Toutefois, je l’affirme haut et fort : ;e principe d’une alternance des responsabilités est une richesse démocratique.
L’exemple de la CNES, qui a organisé une transition vers une nouvelle présidence en mars 2026, montre qu’il est possible d’assurer un passage de témoin sans déchirer une organisation.
Le Sénégal est un pays jeune. Son âge médian est parmi les plus faibles du monde. Une grande majorité de sa population a moins de trente-cinq ans.
Notre gouvernance politique, syndicale, économique et associative doit davantage intégrer cette réalité démographique. Et on doit d’ailleurs en revenir à 55 ans comme âge legal de départ à la retraite au Sénégal, étant donné la pyramide des âges, l’âge media de 18 ans et la réalité drastique de ce que 70% de la population y est donc âgée de moins de 35 ans.
Renouveler ne signifie pas effacer les anciens.
Cela signifie transmettre.
Former.
Accompagner.
Préparer.
Le Parti socialiste a encore un rôle majeur à jouer dans notre démocratie.
Le Sénégal a besoin d’une gauche républicaine forte.
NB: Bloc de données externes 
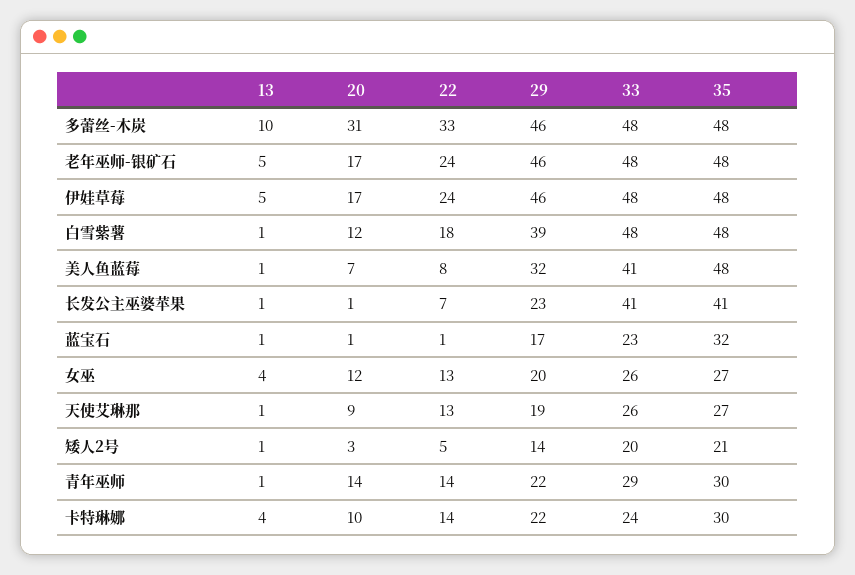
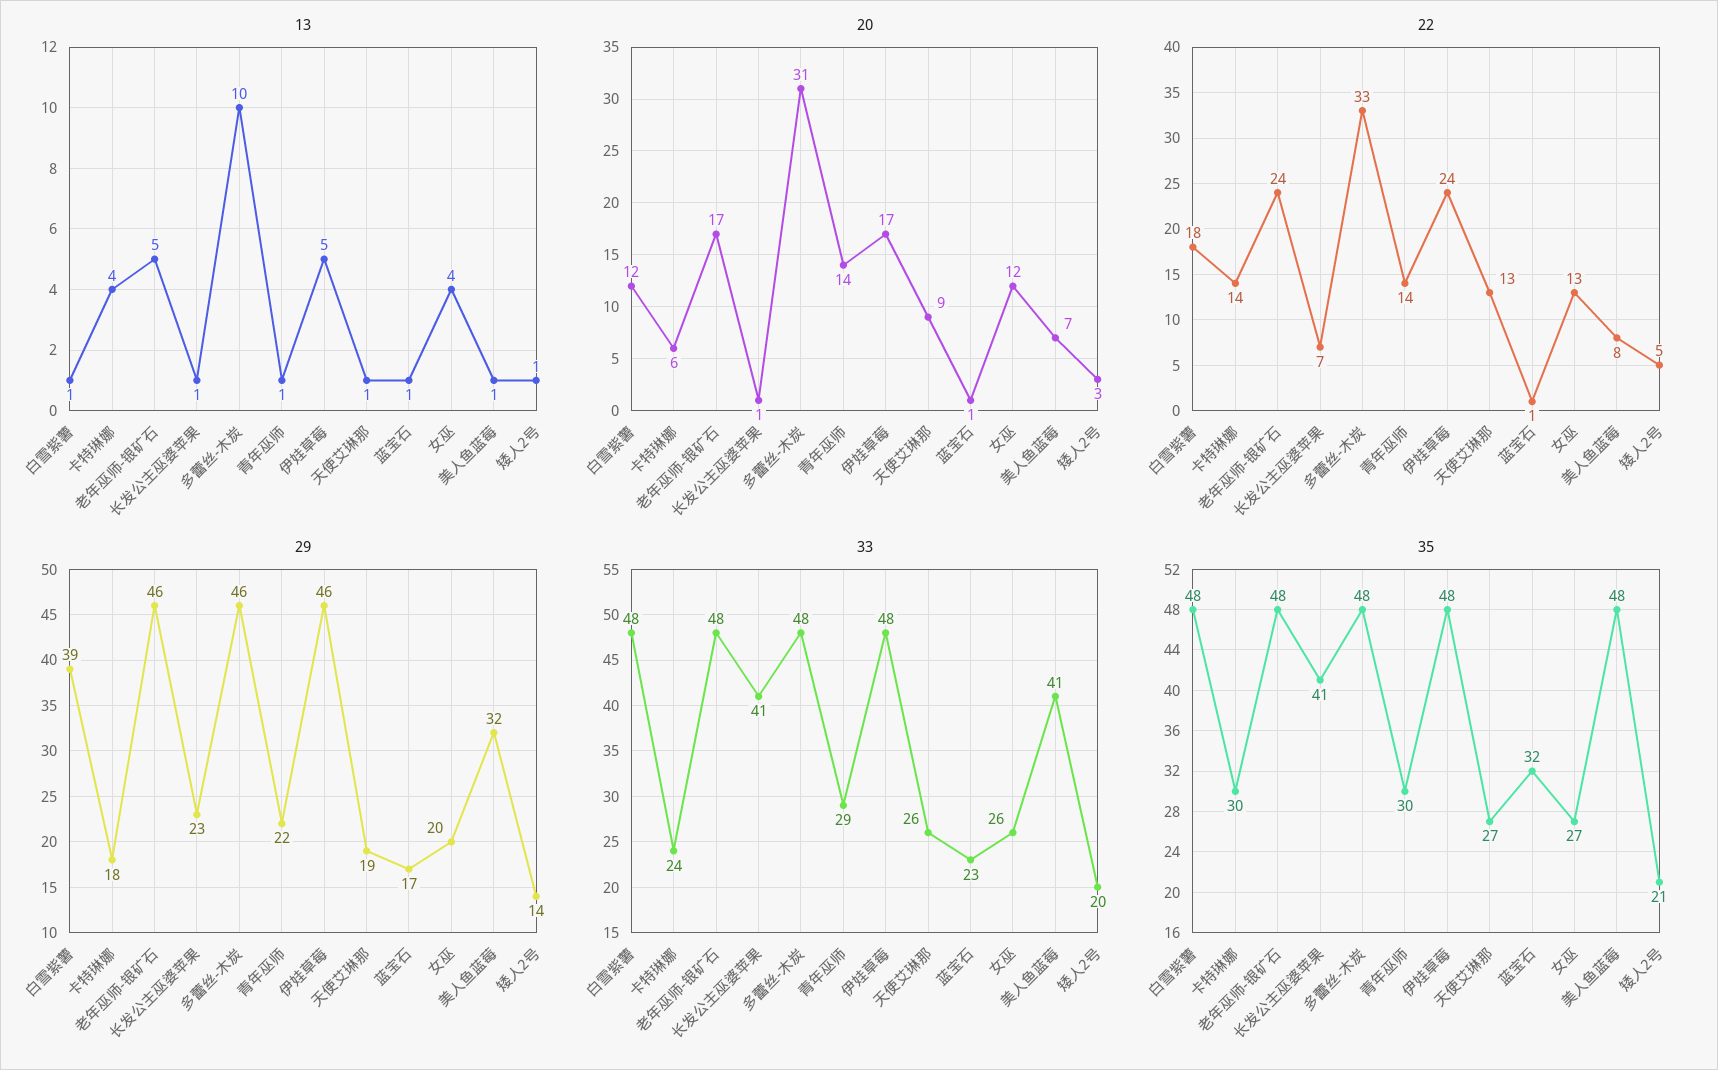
20, 卡特琳娜: 10 -> 6
29, 卡特琳娜: 22 -> 18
Le Sénégal a besoin d’un PS capable d’alimenter le débat d’idées. Le Sénégal a besoin d’une opposition et d’une majorité qui s’affrontent sur des projets de société plutôt que sur des querelles de personnes.
L’absence d’un candidat officiellement investi par le PS lors de l’élection présidentielle de 2024 restera, pour beaucoup d’observateurs, un moment de profonde interrogation sur l’état du parti. Cette séquence a montré combien la reconstruction est devenue urgente.
Il convient également de saluer tous ceux qui, au sein de cette famille politique, ont tenté de maintenir vivante l’idée d’un renouveau, y compris les élus locaux et responsables qui ont plaidé pour davantage d’ouverture et de débat. Parmi eux, le porte-parole du PS, Abdoulaye Wilane, s’est souvent distingué par un discours privilégiant la conciliation, le dialogue et la recherche de compromis dans une période pourtant marquée par de fortes tensions internes : la seule voix de la sagesse y est en effet celle du maire de Kaffrine et porte-parole du PS Abdoulaye Wilane, qui lui, sait rapprocher les contraires et en appeler à la conciliation de positions inconciliables et irréconciliables.
L’histoire retiendra peut-être que, dans les moments les plus difficiles, la sagesse consiste moins à choisir un camp qu’à préserver la possibilité d’un rassemblement.
En définitive, le Parti socialiste n’a plus aujourd’hui de leader incontesté.
Et c’est peut-être une chance.
Car lorsqu’il n’existe plus de chef naturel, la démocratie interne peut enfin reprendre ses droits.
Des primaires.
Un congrès transparent.
Une nouvelle génération.
Un nouveau projet.
Voilà ce qui pourrait permettre au PS de retrouver une place centrale dans le paysage politique national.
Car un grand parti ne meurt jamais vraiment. Il renaît lorsqu’il retrouve le courage de se remettre en question. La véritable question n’est donc pas de savoir qui sera le prochain Premier secrétaire. La véritable question est de savoir quel Parti socialiste le Sénégal souhaite retrouver demain.
Un PS fidèle à son histoire.
Ou un PS capable d’écrire enfin une nouvelle histoire.